Activity 1: In the passage on retreating Arctic ice fields below, echo the wording between "While the prospect" and "of years ago.", inclusive.
Activity 2: According to the passage on retreating Arctic ice fields below, in which city is Kate Helwig based?
Activity 3: Go on with the passage on retreating Arctic ice fields below, picking up after its final sentence.

*** Selected text Section Begins ***

While the prospect of warmer Arctic temperatures generally earns negative reviews from many people, one group of researchers has been welcoming a positive aspect of climate change. Retreating ice fields are exposing archaeological treasure, items that people moving through these areas left behind thousands of years ago.

Kate Helwig, senior conservation scientist at the Canadian Conservation­ Institute, samples pigments from a painting.

Kate Helwig, senior conservation scientist at the Canadian Conservation­ Institute, samples pigments from a painting. Photo credit: © Government of Canada, Canadian Conservation Institute, CCI 99587-0035

Retrieving these objects can be a challenge, one that calls for helicopter travel and sometimes dangerous climbing across unstable mountain slopes in remote parts of the Canadian north. Nevertheless, the risk is more than justified. Because these artifacts have been frozen, they also contain preserved samples of organic compounds that were part of their original make-up. If researchers can get to these agents before weathering processes break them down, subsequent analysis could shed entirely new light on how some of North America’s first inhabitants made use of local sources to make clothing or tools. “It’s like time has been frozen,” says Kate Helwig, an Ottawa-based senior conservation scientist who has been working with her counterparts in the Yukon on a variety of hunting weapons that have been recovered in this way. “They’re just amazing objects.”

*** Selected text Section Ends ***
*** Supplied data Section Begins ***

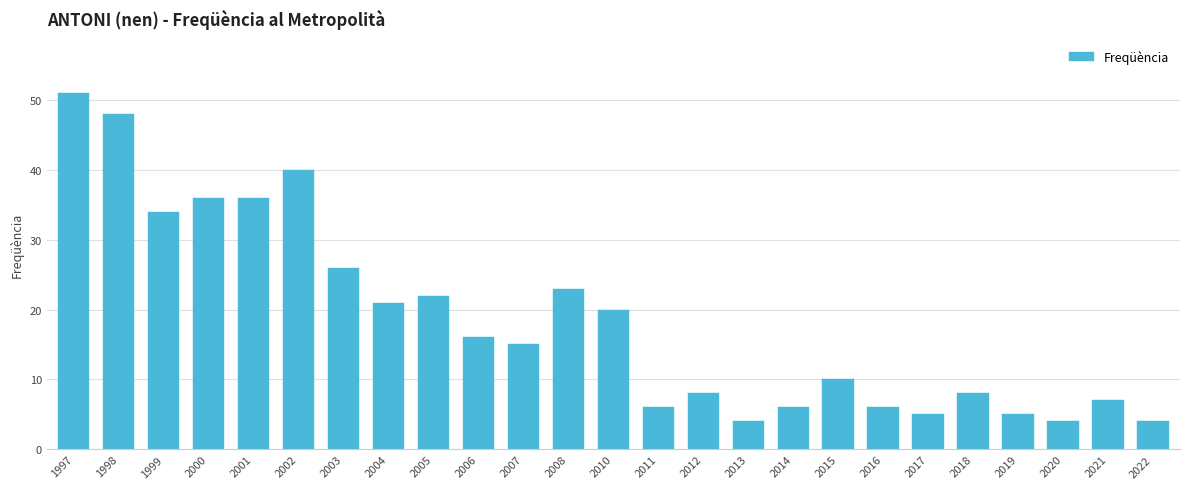

Between 2018 and 2001, which is larger?

2001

*** Supplied data Section Ends ***

Exercise result 1:
While the prospect of warmer Arctic temperatures generally earns negative reviews from many people, one group of researchers has been welcoming a positive aspect of climate change. Retreating ice fields are exposing archaeological treasure, items that people moving through these areas left behind thousands of years ago.

Exercise result 2: Ottawa.

Exercise result 3:
Helwig offers the example of a carved antler point that is delicately balanced and crafted with fine slots where razor sharp stone chips would be inserted for a deadly impact. This item was likely part of a throwing dart, a projectile where the speed and power was enhanced with a hand-held throwing mount. The point appears to have been personalized with an enigmatic symbol that may be a “maker’s mark.”

A “maker’s mark” left by the unknown person who crafted this Arctic hunting dart thousands of years ago, which was analyzed at the Canadian Conservation Institute in Ottawa.

A “maker’s mark” left by the unknown person who crafted this Arctic hunting dart thousands of years ago, which was analyzed at the Canadian Conservation Institute in Ottawa. Photo credit: © Government of Canada, Canadian Conservation Institute, CCI 95190-0003

As a chemist, Helwig is particularly struck by the adhesives used to assemble these devices. In a recent study of more than a dozen examples of throwing darts and arrows taken from ice patches in the Yukon and Northwest Territories, the key ingredient was found to be spruce resin, which served as a very effective means of binding these hard-working parts together. “In a few cases, the spruce resin was mixed with red ochre to produce a compound adhesive,” she says. “The use of an adhesive modified with ochre like this is a first in North America. However, there’s very little known about this technology because there aren’t many well-preserved objects that remain.” 

This fresh insight into the design of an ancient tool followed a comprehensive analysis that included Fourier transform infrared spectroscopy, gas chromatography-mass spectroscopy, Raman spectroscopy, scanning electron microscopy energy dispersive spectrometry and polarized light microscopy. Few places in Canada would be prepared to fill this tall scientific order for an archaeological specimen. Helwig, however, works for the Canadian Conservation Institute (CCI), a fully outfitted hub of laboratories that specialize in just this kind of activity.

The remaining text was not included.